Amour (Deborah York) et le rideau
Christoph Willibald GLUCK (1714 - 1787)

ORPHEE ET EURYDICE

Opéra en trois actes

Livret de Ranieri de Calzabigi (1762) traduit par Pierre-Louis Moline (1774)
Version française revue par Hector Berlioz (1859)
Musique de ballet extraite des versions originales italienne et française (1762/1774)

Mise en scène : Nigel Lowery et Amir Hosseinpour
Décors et costumes : Nigel Lowery
Chorégraphie : Amir Hosseinpour
Eclairages : Pat Collins

Orphée : Anne-Sofie von Otter
Eurydice : Aga Mikolaj
L'Amour : Deborah York

Orchestre et choeurs de l'Opéra d'Etat de Bavière
Direction Musicale : Ivor Bolton
Chef des Choeurs : Andrés Màspero

Munich, 26 novembre 2005

ORPHEE, ENVERS ET CONTRE TOUT

Certains lecteurs et mélomanes qui, fin juillet 2002, lors du Festival de Radio France et Montpellier, avaient assisté au Rinaldo de Haendel dirigé par René Jacobs, ont conservé sans aucun doute un souvenir on ne peut plus mitigé de la mise en scène venue des "Innsbrucker Festwochen".Il faut dire que le tandem Lowry/Hosseinpour n'y était pas allé de main morte ! Notre collègue Christian Peter avait eu du mal à s'en remettre et, très franchement, il y avait de quoi !

L'année suivante, les deux compères devaient récidiver en s'attaquant au légendaire Orphée, un des grands chefs-d'oeuvre du répertoire, dont Gluck fit, en quelque sorte, l'emblème de sa grande réforme de l'opéra.
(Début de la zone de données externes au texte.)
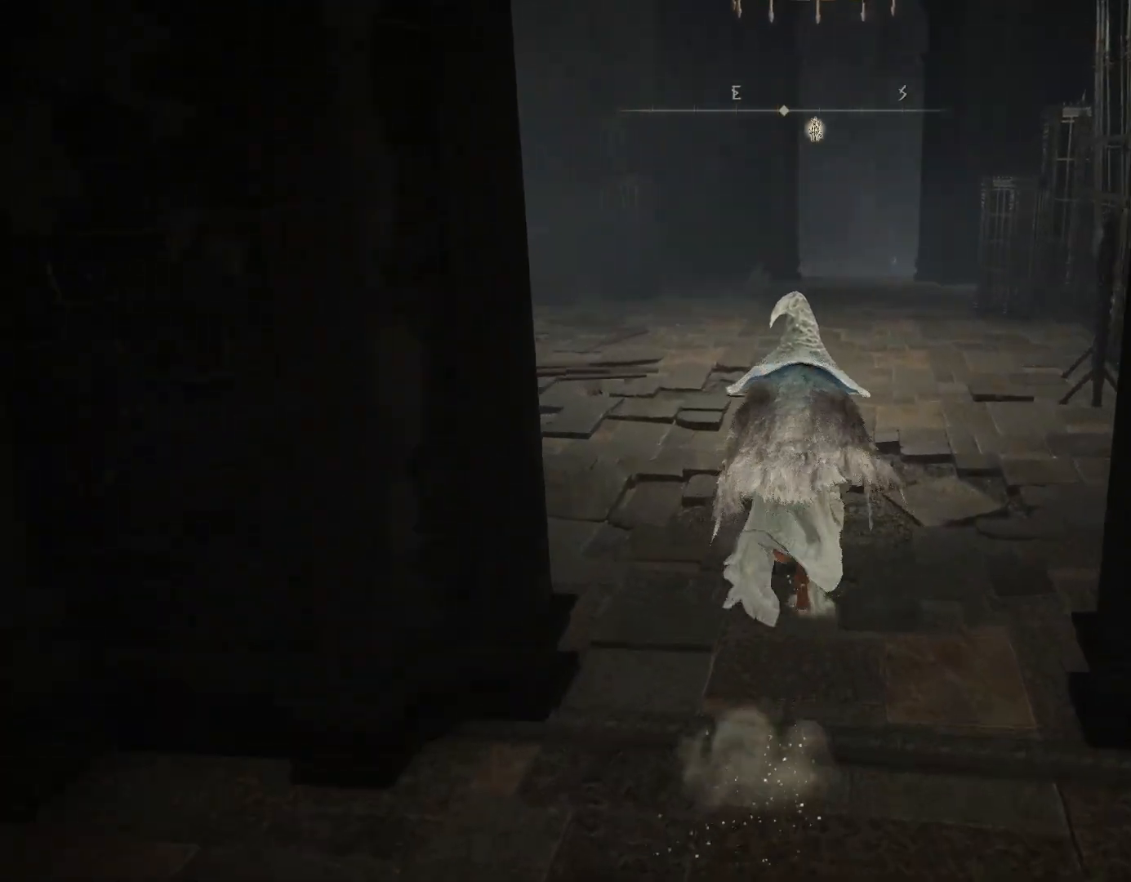
{"buttons": ["CIRCLE"], "left_stick": "up", "right_stick": "down-left", "events": []}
En fait, il en existe trois versions "légitimes" : celle de Vienne, créée en 1762 avec le castrat Gaetano Guadagni dans le rôle-titre, sur le livret italien de Calzabigi ; celle de Paris, dédiée à la Reine Marie-Antoinette, créée en 1774 sur le livret français de Moline et composée pratiquement sur mesure pour le célèbre ténor Joseph Legros, qui possédait des qualités vocales exceptionnelles ; et enfin celle de Berlioz, également en français, remaniée par le compositeur avec l'aide du jeune Camille Saint-Saëns et créée en 1859, également à Paris, au Théâtre Lyrique, par la grande Pauline Viardot à laquelle elle était tout spécialement destinée.

C'est donc cette dernière version que le tandem mit en scène pour l'Opéra de Munich. La première eut lieu le 20 octobre 2003, déjà sous la direction d'Ivor Bolton, avec une belle distribution : Vesselina Kasarova (Orphée), Rosemary Joshua (Eurydice) et Deborah York (L'Amour). Un DVD allait paraître en 2004 chez Farao Classics, diffusé sur Mezzo il y a quelques mois.

Est-ce le temps qui passe - nous en avons vu bien d'autres depuis - ou la violence des critiques à propos de ce fameux Rinaldo, toujours est-il que le satané duo nous a semblé, cette fois, légèrement assagi, sans être génial pour autant, hélas. Il faut dire que l'auguste Bayerische Staatsoper, après bien des soirées d'anthologie, dont, en 1953, une mémorable production du même Orphée par Wieland Wagner, en a, lui aussi, vu et entendu de toutes les couleurs, du haut du luxe rococo et kitsch de ses ors drapés de blanc et de rose !

Mais, que l'on se rassure, Lowry et Hosseinpour, sans aller jusqu'aux excès de Rinaldo, en font encore assez pour que l'on reconnaisse leur marque de fabrique.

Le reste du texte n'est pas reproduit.